JEP-353 - Socket.connect now throws NoRouteToHostException as against ConnectException previously

Alan Bateman Alan.Bateman at oracle.com
Sat Aug 21 16:26:52 UTC 2021


On 21/08/2021 12:40, Jaikiran Pai wrote:
> I was able to reproduce this on a MacOS. However, the continuous 
> integration setup project for Quarkus projects runs these tests 
> against Linux and Windows setups and they have run into this issue at 
> least on the Linux OS jobs (I will need to go and check if Windows 
> jobs had failed too). I can get the specific OS versions if necessary, 
> but I don't think that will be needed (due to the reproducer I explain 
> below).
>
> :
>
> From what I see in the output of this program, the resolution of 
> microprofile.io returns 4 IP addresses. 2 of them are of type IPv4 and 
> 2 are of type IPv6. Across all Java versions, for IPv4 addresses, the 
> connection attempts fail with the same 
> "java.net.SocketTimeoutException: Connect timed out". However, for the 
> IPv6 addresses, in Java 11, the connection attempts fail with 
> "java.net.ConnectException: No route to host (connect failed)" whereas 
> in Java 16, 17 and upstream latest, the connection attempts against 
> the IPv6 addresses fails with "java.net.NoRouteToHostException: No 
> route to host".

Thanks for the additional information, I think I understand the issue now.

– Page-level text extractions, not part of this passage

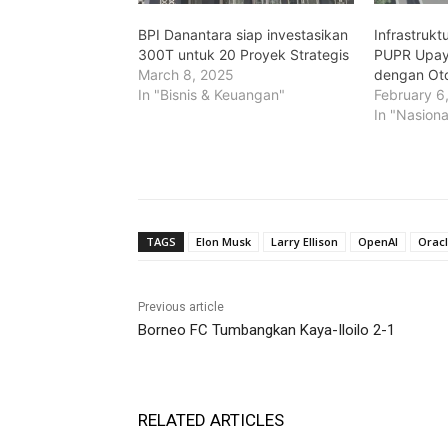
BPI Danantara siap investasikan
Infrastrukt
300T untuk 20 Proyek Strategis
PUPR Upay
March 8, 2025
dengan Oto
In "Bisnis & Keuangan"
February 6
In "Nasiona
TAGS
Elon Musk
Larry Ellison
OpenAI
Orac
Previous article
Borneo FC Tumbangkan Kaya-Iloilo 2-1
RELATED ARTICLES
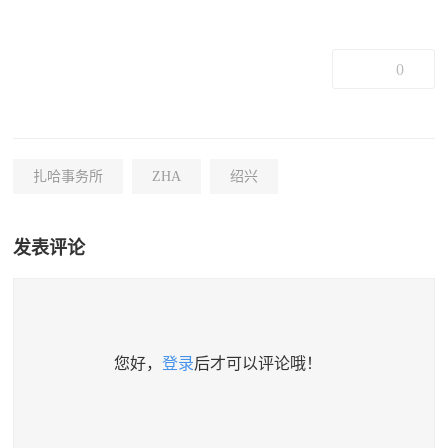
0
扎哈事务所
ZHA
绍兴
发表评论
您好，
登录
后才可以评论哦！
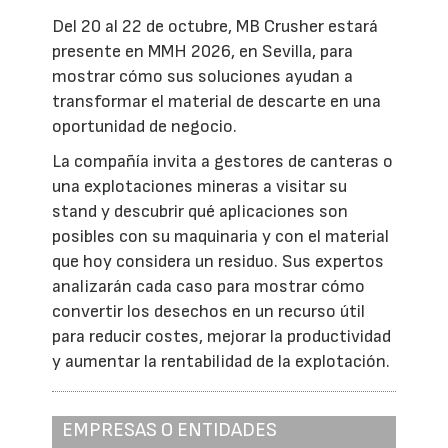
Del 20 al 22 de octubre, MB Crusher estará
presente en MMH 2026, en Sevilla, para
mostrar cómo sus soluciones ayudan a
transformar el material de descarte en una
oportunidad de negocio.
La compañía invita a gestores de canteras o
una explotaciones mineras a visitar su
stand y descubrir qué aplicaciones son
posibles con su maquinaria y con el material
que hoy considera un residuo. Sus expertos
analizarán cada caso para mostrar cómo
convertir los desechos en un recurso útil
para reducir costes, mejorar la productividad
y aumentar la rentabilidad de la explotación.
EMPRESAS O ENTIDADES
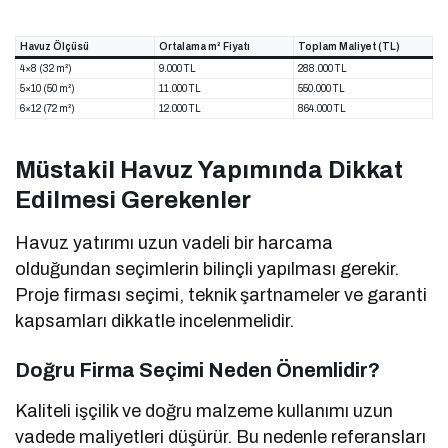
Havuz Ölçüsü
Ortalama m² Fiyatı
Toplam Maliyet (TL)
4×8 (32 m²)
9.000 TL
288.000 TL
5×10 (50 m²)
11.000 TL
550.000 TL
6×12 (72 m²)
12.000 TL
864.000 TL
Müstakil Havuz Yapımında Dikkat
Edilmesi Gerekenler
Havuz yatırımı uzun vadeli bir harcama
olduğundan seçimlerin bilinçli yapılması gerekir.
Proje firması seçimi, teknik şartnameler ve garanti
kapsamları dikkatle incelenmelidir.
Doğru Firma Seçimi Neden Önemlidir?
Kaliteli işçilik ve doğru malzeme kullanımı uzun
vadede maliyetleri düşürür. Bu nedenle referansları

If you extend your test to include a connect without a timeout then 
you'll see that old and new implementations throw NoRouteToHostException 
when the underlying error is EHOSTUNREACH "No route to host".

However, for the connect with timeout case on Linux/macOS/Unix the old 
implementation doesn't correctly handle network errors when they are 
reported immediately. It throws ConnectException for all errors, 
including EHOSTUNREACH "No route to host", whereas it should map the 
error to a specific exception as it does for the untimed case. It's 
possible that this bug has existed for a long time.

So while there is indeed a behavior change between the old and new 
implementation for the timed case where the connect fails immediately, I 
don't think we should attempt to change the new implementation to have 
this buggy behavior.

Do you connections to the Apache HTTP client library and the retry code 
that is looking for specific exceptions? From a distance it seems very 
fragile and depending on very implementation specific behavior. I wonder 
if it has ever been tested on Windows or with an untimed connect.